*Questions*
[1] Répondez aux questions suivantes d'après le texte d'étude.
(a) Qu'a été Waguih dans l'Égypte de Nasser ?
(b) Dans quelles pièces de l'appartement la caméra est-elle postée ?
(c) À quels moments Waguih semble-t-il s'être résigné à revêtir son masque ?
[2] Recopiez le passage du texte d'étude qui va de "La première réussite" jusqu'à "précisément jusque-là empêché.", en mettant "récit" à la place de "témoignage".

La première réussite de Namir Abdel Messeh est d’avoir su mettre en scène certains à-côtés, certaines implications discrètes de cette quête des origines et des racines dont notre présent semble si occupé . En filmant son père Waguih, ancien prisonnier politique communiste dans l’Égypte de Nasser, il apparaît vite qu’il a moins voulu en recueillir le témoignage que repérer toutes les réticences qui l’ont précisément jusque-là empêché.
Non que le jeune cinéaste ne veuille faire témoigner son père, bien au contraire. Sa caméra, postée dans le salon, la cuisine, et la salle de bain du modeste appartement parisien de ce dernier, apparaît d’abord comme l’auxiliaire de ses efforts répétés pour le pousser à parler de son passé à la première personne. À la fois fils, interviewer et cinéaste, il s’efforce ainsi de lever les réticences de son père, de déjouer ses dérobades et de l’amener enfin à renoncer à l’habitude des allusions générales. S’engage alors, au fil des discussions et de leurs échecs, tout un jeu d’approche. L’ensemble de la réalisation semble partie prenante d’une stratégie indissociablement cinématographique et familiale. Le noir et blanc, notamment, paraît utilisé comme s’il devait présenter l’étrange puissance, par contagion magique, d’incliner l’ancien prisonnier au souvenir de ce passé dont il n’a pas plus parlé en arabe qu’en français.
Waguih Abdel Messeh porte un masque. Il semble s’être résigné à le revêtir quarante ans plus tôt, à sa sortie de prison puis lors de son exil en France. Ce masque est l’objet en creux de la caméra : on en distingue le tissu dans toutes les préventions que trahissent l’embarras d’un geste, les saccades d’une voix, l’esquive d’un regard. On devine aussi en lui les vestiges d’autant de désillusions politiques et les stigmates, surtout, des sévices et des humiliations subies en prison. Mais ceux-ci, Waguih ne les dit pas. Dans ces conditions, le jeu tourne vite à la déroute. Une habile alternance de plans larges et rapprochés rend sensible tout le soin que mettent les regards à se fuir, dans des pièces dessinant pourtant des espaces confinés. Là, chacun trahit son impatience, le fils lassé des réponses évasives ou impersonnelles de son père, le père énervé de l’insistance têtue de son fils. L’échec atteindra l’évidence la plus criante lorsque Waguih invoquera fermement tout « son » respect, toute « son » admiration pour Nasser… son bourreau le plus immédiat, pourtant.

(Entrées enregistrées)

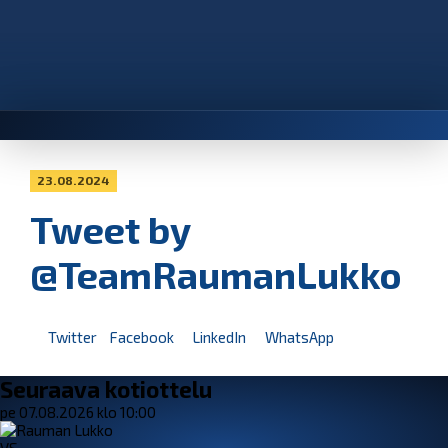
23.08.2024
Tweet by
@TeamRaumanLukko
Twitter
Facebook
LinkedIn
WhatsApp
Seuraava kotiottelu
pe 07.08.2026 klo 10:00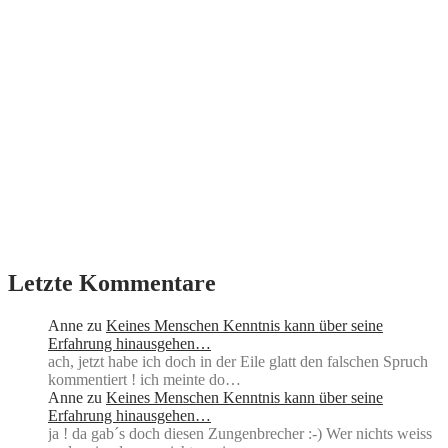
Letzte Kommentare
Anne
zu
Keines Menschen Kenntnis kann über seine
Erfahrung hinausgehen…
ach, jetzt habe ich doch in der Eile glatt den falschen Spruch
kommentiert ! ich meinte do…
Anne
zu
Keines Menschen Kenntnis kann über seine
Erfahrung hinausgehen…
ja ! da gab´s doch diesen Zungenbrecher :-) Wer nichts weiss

--

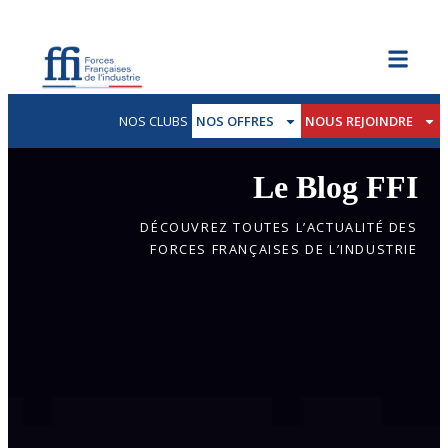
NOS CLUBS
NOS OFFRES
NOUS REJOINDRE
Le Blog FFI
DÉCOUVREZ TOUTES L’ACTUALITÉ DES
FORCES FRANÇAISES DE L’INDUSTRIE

==

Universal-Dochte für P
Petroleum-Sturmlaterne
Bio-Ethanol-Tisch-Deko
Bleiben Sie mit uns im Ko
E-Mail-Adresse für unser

*Corrigé*
[1]
(a) Un prisonnier politique communiste.
(b) Le salon, la cuisine et la salle de bain.
(c) Quarante ans plus tôt, à sa sortie de prison puis lors de son exil en France.

[2]
La première réussite de Namir Abdel Messeh est d’avoir su mettre en scène certains à-côtés, certaines implications discrètes de cette quête des origines et des racines dont notre présent semble si occupé . En filmant son père Waguih, ancien prisonnier politique communiste dans l’Égypte de Nasser, il apparaît vite qu’il a moins voulu en recueillir le récit que repérer toutes les réticences qui l’ont précisément jusque-là empêché.